Peter Rhodes: Pilchard surprise, the poor man's peacock and the industry that really needs nationalising
WALKING down the lane, I spotted a little chap not more than two feet tall with his arms folded. We studied each other, 100 yards apart. He turned out to be a hare standing on his back legs, and I've never seen any animal looking quite so human. I wonder if that's where leprechaun sightings came from.
THIS is the time of year when male pheasants – sometimes called the poor man's peacock – emerge in the greatest glory. They are as stately as an ibis, as richly hued as a bird of paradise and far better behaved than peacocks. We have one peacock in the garden at Chateau Rhodes who comes to the window with his harem of five hens and taps on the pane to be fed. Every human who sees him is bowled over by his iridescent plumage and dramatic scarlet wattles. The mystery is that his rather drab mates seem totally unimpressed by his display. His most dazzling courtship display is met by their utter indifference. Some weeks from now the chicks will appear. I often wonder how.
PREACHING the benefits of an inquiring mind, Jeremy Corbyn says: “I don't consider myself the world's greatest intellectual but you learnt from everybody, don't close your mind to the thoughts of others.” Pity he didn't follow that mantra in his schooldays. Corbyn was a privileged pupil but despite the benefits of a prep school and grammar school, he achieved only two dismal E-grade passes in his A -levels. Like he says, not the world's greatest intellectual.
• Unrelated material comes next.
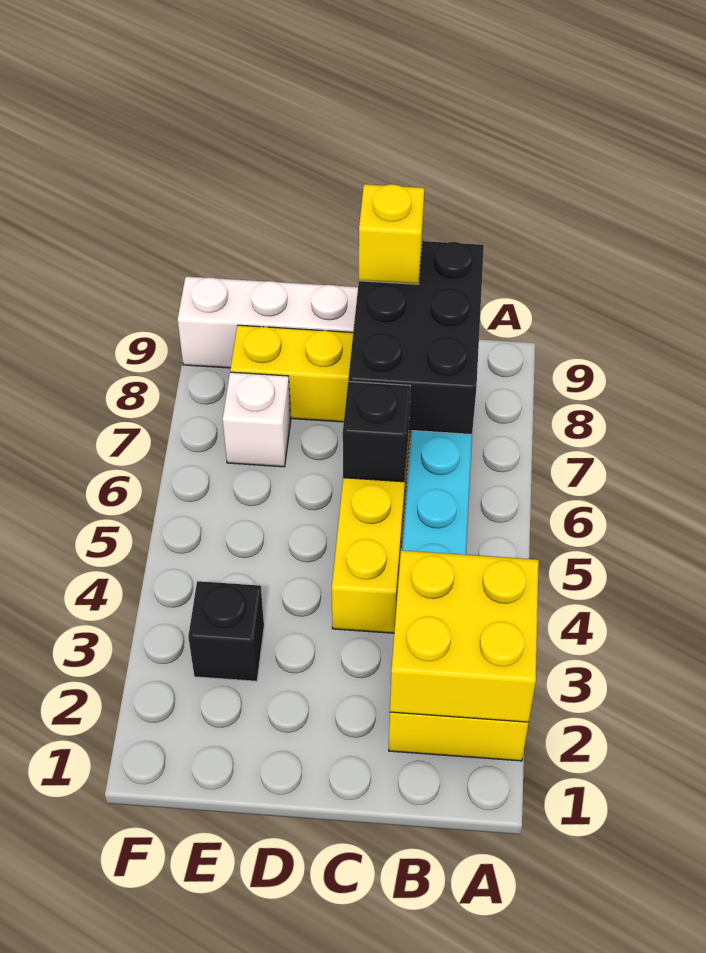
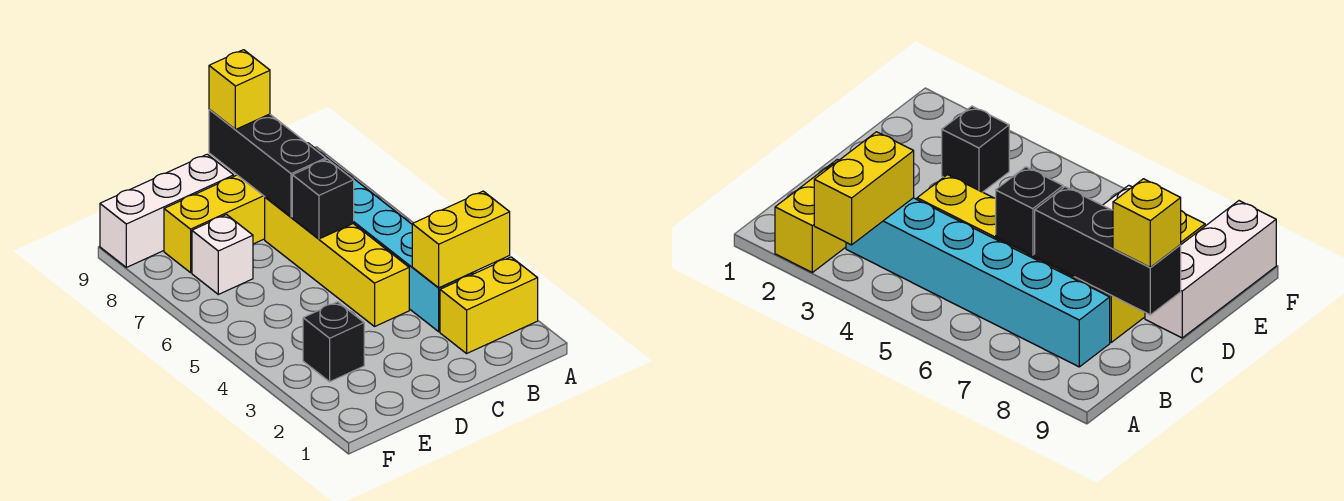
yellow 2x2 brick [390,550,539,722] -> yellow 1x2 brick [412,191,510,288]
black 2x3 brick [348,241,484,434] -> black 1x3 brick [209,110,326,217]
AND while we're on it, why this 1950's-style obsession with nationalising the railways and squeezing the banks until the pips squeak? Half the population hardly ever uses a train and how many of us even know a single investment banker, let alone blame him for our ills? If Really Old Labour wants my vote (and such a thing is not impossible), then get a grip on the dodgiest sector of them all. Nationalise the entire insurance industry with its mega-rich bosses, phony competition, utter contempt for loyal customers and endless payouts to “whiplash victims” who are no such thing. Dozens of firms are selling identical policies with premiums vastly inflated to cover the cost of celebrity advertising and stuffed toys. Sweep it all away, create the British Insurance Authority, eliminate the industrial-scale corruption and give us proper insurance, for the people, by the people. Or is that too radical, Jez?
THREE men and our boats are off to Loch Lomond once again. Enthusiastic dabblers in the kitchen, we always look forward to the cuisine as much as the sailing. We eat the sort of food you never seem to get at home. My unforgettable Pilchard Surprise of 2014 was a bold attempt to use up some leftover ingredients. The chief surprise was how completely a tin of pilchards vanished into the pasta sauce. The only identifiable parts were eyes, bits of spinal column and gobbets of metallic blue-grey mush. An unforgettable meal and, God knows, I've tried.
AS I'm on holiday this week, I'd be grateful if you would hold those emails for a few days. Especially you three-a-day correspondents. You know who you are.